Carrillo had been extremely ineffective for the Detroit Tigers’ A+ and AA teams in 2012 (6.23 overall ERA) before getting hit with the big suspension, and I figured his professional career would be effectively over as a result.
Turns out I was wrong. The Tigers did cut Carrillo after he completed the 100-game suspension, but Carillo didn’t call it quits, catching on with the Sugarland Skeeters of the Atlantic League, the best of the Independent-A leagues.
Frankly, Carrillo didn’t do much at Sugarland that impresses me. His 4.02 ERA in nine starts wasn’t bad, but his other numbers were pretty terrible. In 47 innings pitched, he walked 31 while striking out only 22.
I’m not sure what the Diamondbacks see in Carrillo, other than the fact that at age 30 in 2014, he’s not old as far as washed-up right-handers go. However, the question why the Diamondbacks would waste their time with Carrillo when pitchers who completely dominated the Atlantic League in recent years like Mike Loree in 2011 and Paul Oseguera in 2012 still couldn’t get a real shot with any major league organization has me scratching my head. At least make a guy with this much baggage dominate Independent-A league hitters before you give him a contract!

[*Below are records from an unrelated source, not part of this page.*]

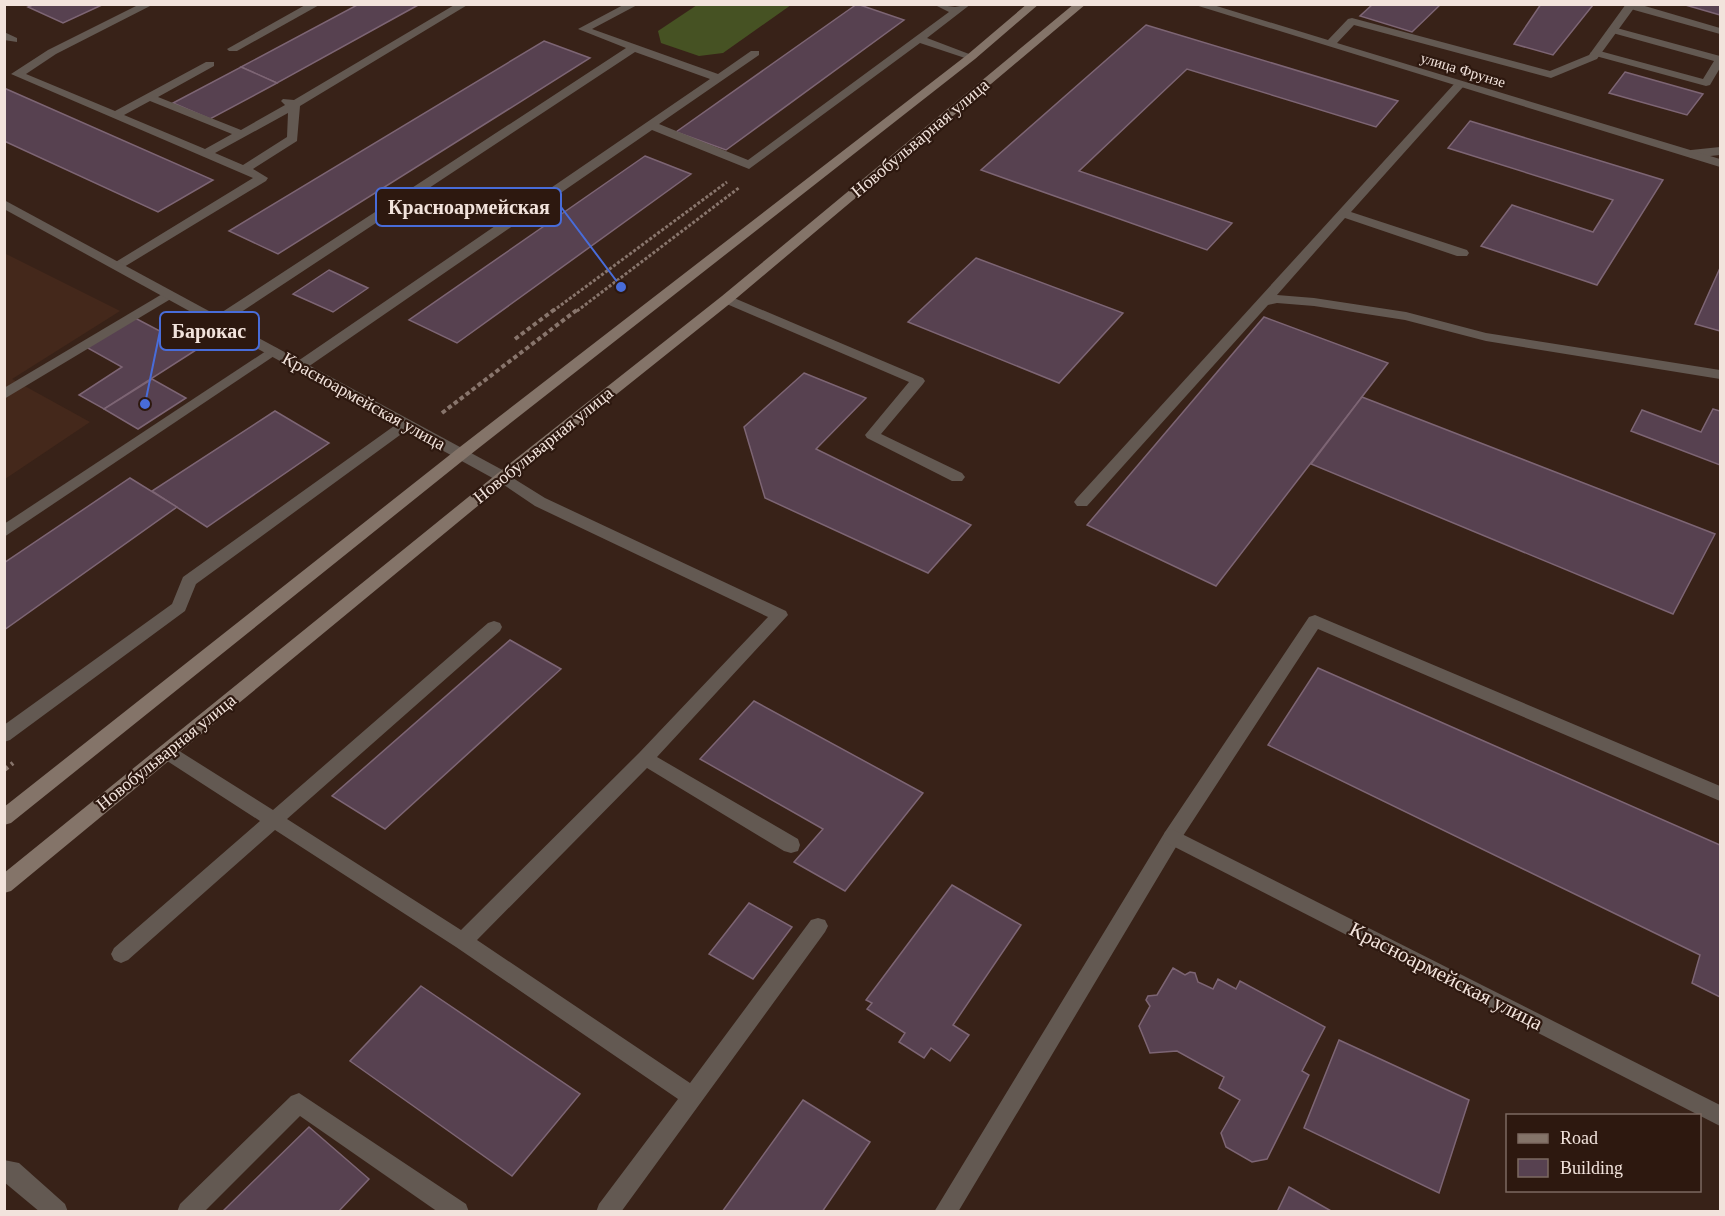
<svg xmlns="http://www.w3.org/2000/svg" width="1725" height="1216" font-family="Georgia,serif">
<rect width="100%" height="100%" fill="#382218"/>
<path fill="#44281b" d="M4,253L120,311L12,379L90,422L5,479Z"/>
<path fill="#465223" d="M697,5V4L791,5L723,53L699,56L661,43L658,31Z"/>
<g fill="#574150" stroke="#7d6574" stroke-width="1.5">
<path d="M35,4H104L63,23L28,7Z"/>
<path d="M359,4H420L277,83L241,67Z"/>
<path d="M857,4L904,20L726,150L676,132Z"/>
<path d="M1373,4H1440V5L1412,32L1360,16Z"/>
<path d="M1541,4L1593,5L1553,55L1514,44Z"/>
<path d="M1682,4H1720V15Z"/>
<path d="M1146,25L1398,101L1376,127L1187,69L1079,171L1232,223L1207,250L981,170Z"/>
<path d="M544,41L590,58L278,254L229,231Z"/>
<path d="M241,67L277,83L210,119L173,103Z"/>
<path d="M1625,72L1703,94L1687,115L1609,93Z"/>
<path d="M4,88L213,180L158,212L4,141Z"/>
<path d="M1470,121L1663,180L1597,285L1481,246L1512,205L1593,232L1613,200L1448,148Z"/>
<path d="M645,156L691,174L457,343L409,320Z"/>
<path d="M976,258L1123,313L1059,383L908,322Z"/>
<path d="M1720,268V331L1695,324Z"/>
<path d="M329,270L368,288L333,312L293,294Z"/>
<path d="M1264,317L1388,363L1216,586L1087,525Z"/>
<path d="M135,318L196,350L104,409L79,395L122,367L86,347Z"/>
<path d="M804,373L866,398L816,449L971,525L928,573L765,498L744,427Z"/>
<path d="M152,379L186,398L138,429L104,409Z"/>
<path d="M1362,397L1715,534L1673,614L1311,464Z"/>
<path d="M1713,409L1720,411V465L1631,431L1642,410L1701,432Z"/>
<path d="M275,411L329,443L207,527L152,491Z"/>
<path d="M130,478L177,507L4,630V563Z"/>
<path d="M510,640L561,669L385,829L332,796Z"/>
<path d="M1318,668L1720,845V997L1692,983L1700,955L1268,745Z"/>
<path d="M754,701L923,793L845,891L794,862L823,829L700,759Z"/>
<path d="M952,885L1021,925L953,1025L969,1035L950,1061L931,1048L924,1058L899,1042L905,1033L867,1009L872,1003L866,1000Z"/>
<path d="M749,903L792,927L753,979L709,954Z"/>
<path d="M1173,968L1185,975L1190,972L1195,973L1198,982L1213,989L1218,979L1236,989L1240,981L1325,1027L1302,1071L1309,1075L1267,1159L1252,1162L1226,1147L1221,1133L1240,1100L1219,1088L1224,1077L1177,1051L1150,1053L1139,1026L1150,1006L1146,1000L1148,996L1157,995Z"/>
<path d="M421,986L580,1094L512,1176L350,1061Z"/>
<path d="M1339,1040L1469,1100L1439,1193L1304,1128Z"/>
<path d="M803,1100L870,1142L822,1212H722Z"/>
<path d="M309,1127L369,1179L338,1212H222Z"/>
<path d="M1289,1187L1333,1212H1277Z"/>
</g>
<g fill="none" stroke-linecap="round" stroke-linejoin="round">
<g stroke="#88756c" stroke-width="3" stroke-dasharray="3 2" stroke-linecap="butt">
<path d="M553,311L727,182"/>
<path d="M577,311L740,187"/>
</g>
<g stroke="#88756c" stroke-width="4" stroke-dasharray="4.5 3" stroke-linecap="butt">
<path d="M515,339L555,309"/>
<path d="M442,413L578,309"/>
</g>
<path stroke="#88756c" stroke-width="4.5" stroke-dasharray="5 4" stroke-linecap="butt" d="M4,770L13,763"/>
<g fill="#635952" fill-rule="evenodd">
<path d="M140,4H154L56,54L26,74L115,111L206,62H214V66L158,97L241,130L285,105L281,101L283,99L294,100L456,4H469L300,106L297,141L253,169L268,178L266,181L119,270L114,269L112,266L114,263L253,178L11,74L48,50ZM150,101L232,134L205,149L124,115ZM288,113L287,137L243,165L215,153Z"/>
<path d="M307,4H321L237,51H229L227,49Z"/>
<path d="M625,4H639L592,29L718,74L751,51H759V55L659,124L748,160L949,12L933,4L955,7L971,4L927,38L977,57L971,60L920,43L749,169L652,130L305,369H295L293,366L295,363L710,79L635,52L223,324H213L211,321L213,318L626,48L578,29Z"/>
<path d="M1627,4H1638L1720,28V34L1627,8Z"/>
<path d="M1613,27L1720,56V68L1710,85L1706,86L1592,55L1590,53L1596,50L1703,79L1714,61L1609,32L1608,30Z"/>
<path d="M4,32L17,38V42L4,40Z"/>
<path d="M1459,82L1465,85L1463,87L1351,212L1467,250L1469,253L1467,256H1457L1345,218L1277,295L1314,298L1406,312L1486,333L1720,370V379L1486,341L1405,320L1314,306L1277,303L1268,305L1087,506H1077L1074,502L1077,498L1455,83Z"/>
<path d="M1720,147V155L1691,158L1685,154L1691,150Z"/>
<path d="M169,290L176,294L174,297L4,399V388Z"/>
<path d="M727,295L923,378L925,381L923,384L881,434L962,473L965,477L962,481H952L867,438L865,435L909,382L722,302L720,299Z"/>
<path d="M272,347L277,348L279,351L277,354L4,537V524Z"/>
<path d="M406,419L413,424L411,427L196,584L185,611L10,740L4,742V725L172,604L183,577L401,421Z"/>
<path d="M503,472L545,498L786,611L788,615L657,757L798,839L800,845L798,851L791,853L784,851L647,768L477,940L690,1083L811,920L818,918L825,920L828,926L825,932L621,1212H596L599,1204L678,1099L456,947L275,830L128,960L121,963L114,960L111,954L114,948L260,821L161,757L158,752L161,747L167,745L173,747L273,810L488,623L494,621L500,623L502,627L500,631L287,819L461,930L639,753L768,617L535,506L498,481L495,477L498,473Z"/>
<path d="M1315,615L1720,786V801L1318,629L1179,842L958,1212H934L1165,832L1309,617Z"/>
<path d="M299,1093L466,1204L469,1212H438L300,1116L204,1212H177L180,1204L291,1096Z"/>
<path d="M4,1160L19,1163L65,1204L68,1212H40L4,1182Z"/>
</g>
<g fill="#635952" fill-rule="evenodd">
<path d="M1192,4H1210L1328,40L1348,19L1352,18L1550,71L1589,55L1626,4H1637L1597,59L1551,78L1354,25L1337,43L1720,159V167Z"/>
<path d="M4,200L508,473L511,477L503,482L498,481L4,209Z"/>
<path d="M1172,829L1720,1105V1126L1165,842L1163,837L1165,832Z"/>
</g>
<g fill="#847469" fill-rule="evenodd">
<path d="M1027,4H1039L975,59L466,458L11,823L4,825V807L456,450L967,55Z"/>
<path d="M1074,4H1086L732,302L508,481L11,891L4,893V873L498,473L722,296Z"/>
</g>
</g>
<g text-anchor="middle" stroke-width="4.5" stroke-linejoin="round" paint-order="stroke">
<g font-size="15" fill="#f2e3dc" stroke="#2d180f">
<text transform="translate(1463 70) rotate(17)" y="5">улица Фрунзе</text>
</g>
<g font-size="18" fill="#f2e3dc" stroke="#2d180f">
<text transform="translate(920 138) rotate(-40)" y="6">Новобульварная улица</text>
<text transform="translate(364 401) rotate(29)" y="6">Красноармейская улица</text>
<text transform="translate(543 445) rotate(-39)" y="6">Новобульварная улица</text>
<text transform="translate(166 752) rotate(-39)" y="6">Новобульварная улица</text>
</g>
<g font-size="21" fill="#f2e3dc" stroke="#2d180f">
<text transform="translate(1446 976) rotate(27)" y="7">Красноармейская улица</text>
</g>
</g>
<path fill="none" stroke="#486cd9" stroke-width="2" d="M621 287L561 207M145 404L160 331"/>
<g fill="#486cd9" stroke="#2d180f" stroke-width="2">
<circle cx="621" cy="287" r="6"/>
<circle cx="145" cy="404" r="6"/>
</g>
<g fill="#2d180f" stroke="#486cd9" stroke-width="2">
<rect x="376" y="188" width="185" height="38" rx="6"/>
<rect x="160" y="312" width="99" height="38" rx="6"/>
</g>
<g font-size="20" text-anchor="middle" font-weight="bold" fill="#f2e3dc">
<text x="469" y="214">Красноармейская</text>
<text x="209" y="338">Барокас</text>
</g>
<rect width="1725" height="1216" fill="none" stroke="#f2e3dc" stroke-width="12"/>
<rect x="1506" y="1114" width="195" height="78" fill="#2d180f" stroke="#7c6961" stroke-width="1.5"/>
<rect x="1518" y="1134" width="30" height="9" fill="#847469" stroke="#7c6961" stroke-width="1.5"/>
<text x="1560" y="1144" font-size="18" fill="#f2e3dc">Road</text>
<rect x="1518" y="1159" width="30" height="18" fill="#574150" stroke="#7c6961" stroke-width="1.5"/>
<text x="1560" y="1174" font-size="18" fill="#f2e3dc">Building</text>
</svg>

I suspect that a lot of the Diamondbacks’ decision, aside from the fact that they must be seriously lacking pitching depth in their minor league system, is based on the fact that Carrillo was once a first round draft pick. Sometimes, when a player gets that early top-talent label, he continues to get opportunities when all standards of reason and past performance would seem to dictate otherwise.

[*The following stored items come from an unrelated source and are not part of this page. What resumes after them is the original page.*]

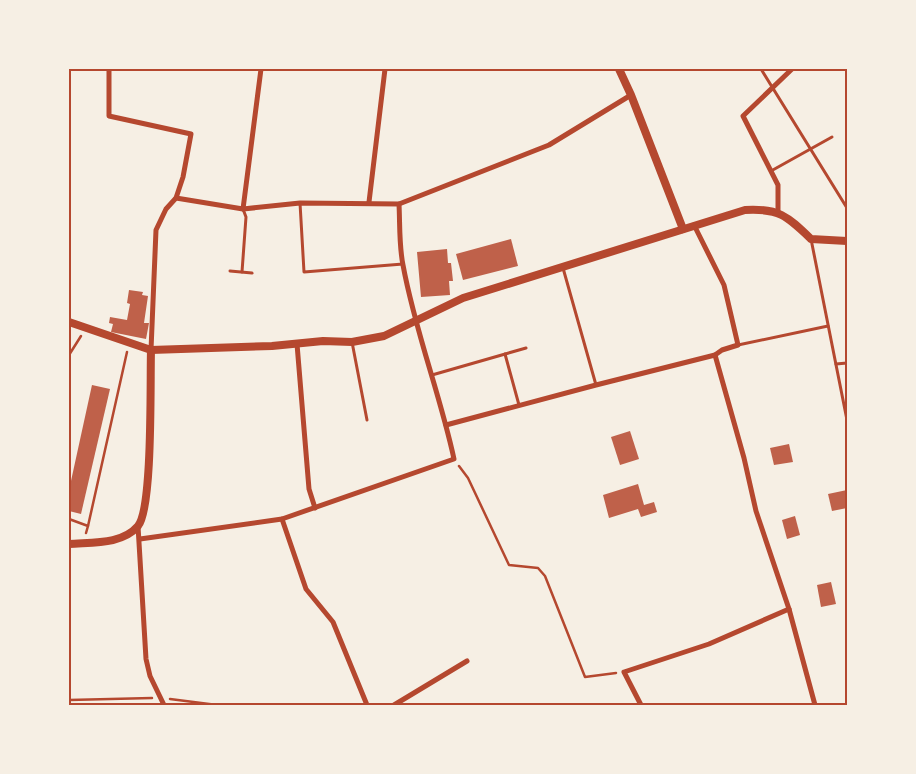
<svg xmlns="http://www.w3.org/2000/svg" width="916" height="774" font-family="Helvetica,sans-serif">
<rect width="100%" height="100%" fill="#f6efe4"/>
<!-- building -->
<g fill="#bf614a">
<polygon points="511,239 518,266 463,280 456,254"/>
<polygon points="447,249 448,263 451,263 453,281 449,281 450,295 421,297 417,252"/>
<polygon points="129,290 143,292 142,295 148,296 144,323 149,323 146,339 111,332 113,324 109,323 110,317 127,320 130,304 127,303"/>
<polygon points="92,385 110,389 81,514 69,511 69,490"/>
<polygon points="630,431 639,459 620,465 611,437"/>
<polygon points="789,444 793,462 774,465 770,448"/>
<polygon points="638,484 644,505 654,502 657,512 641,517 638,509 609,518 603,495"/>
<polygon points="847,490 847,508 832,511 828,494"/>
<polygon points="795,516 800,535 787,539 782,520"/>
<polygon points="831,582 836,604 821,607 817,585"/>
</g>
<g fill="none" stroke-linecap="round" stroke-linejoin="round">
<!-- path -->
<g stroke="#b5482f" stroke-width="2.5">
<polyline points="69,355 81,336"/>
<polyline points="459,466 468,478 509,565 538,568 545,576 585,677 616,673"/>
<polyline points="69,519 88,526 86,533"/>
<polyline points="88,526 127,352"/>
<polyline points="170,699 217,705"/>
<polyline points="69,700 152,698"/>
</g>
<!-- service -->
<g stroke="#b5482f" stroke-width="3">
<polyline points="761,69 847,208"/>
<polyline points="771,171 832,137"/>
<polyline points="300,203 304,272 403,264"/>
<polyline points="811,239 847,420"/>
<polyline points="563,268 596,385"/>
<polyline points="230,271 252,273"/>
<polyline points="242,272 246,217 243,209"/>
<polyline points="352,342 367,420"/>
<polyline points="738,345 828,326"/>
<polyline points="505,354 519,405"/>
<polyline points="836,364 847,363"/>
<polyline points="432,375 526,348"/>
</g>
<!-- minor -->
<g stroke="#b5482f" stroke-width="5">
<polyline points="109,69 109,116 191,134 183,177 176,198 166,209 156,230 151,350"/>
<polyline points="369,202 385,69"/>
<polyline points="399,204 549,145 631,95"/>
<polyline points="243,209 261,69"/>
<polyline points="778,212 778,185 743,116 792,69"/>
<polyline points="297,344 309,489 315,508"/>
<polyline points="715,355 744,458 756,511 789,609 815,705"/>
<polyline points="446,425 596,385 715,355 722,350 738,345 724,285 694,225"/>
<polyline points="282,519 306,589 333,622 367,705"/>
<polyline points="138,526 146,659 150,676 164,705"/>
<path d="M140,539L282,519L454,459C440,394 415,331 403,265C399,246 400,224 399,204L300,203L243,209L176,198"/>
<polyline points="394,705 467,661"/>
<polyline points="641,705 624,672 709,644 789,609"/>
</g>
<!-- tertiary -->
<g stroke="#b5482f" stroke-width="8">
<polyline points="619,69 631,95 683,229"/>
<path d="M69,322L151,350L272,346L323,341L352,342L384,336L463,298L745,210C779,208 787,216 811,239L847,241"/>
<path d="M69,544C91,542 122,545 138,526C153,508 150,380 151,350"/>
</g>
</g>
<!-- border -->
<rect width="916" height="774" fill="none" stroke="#f6efe4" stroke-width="140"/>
<rect x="70" y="70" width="776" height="634" fill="none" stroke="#b5482f" stroke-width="2"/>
</svg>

Meanwhile, guys like Loree and Oseguera, who were drafted in the 50th and 16th rounds of their respective drafts, don’t get even a second chance after completely dominating the same league. [For the record, Loree is two years older than baseball reference lists him as, and he did get a brief opportunity with the Pirates’ organization after dominating the Atlantic League in 2011; in four late season appearances for the Pirates’ AA club in Altoona, he posted a 1.17 ERA with 11 Ks in 7.2 innings pitched; even so, he found himself back in the Atlantic League come the start of the 2012 — obviously, the Pirates didn’t give him a real opportunity, since he couldn’t have pitched much better than he actually did.] It appears that major league organizations often make snap judgments about whether a player is or is not a major league talent, and once made they stick to that snap judgment like grim death.
At least, both Mike Loree and Paul Oseguera have gone on to success in Asia, Loree first in Taiwan’s CPBL and now in South Korea’s KBO and Oseguera in Japan’s NPB. You can bet I’ll be rooting for both of them in 2014 and beyond. Cesar Carillo? Not so much.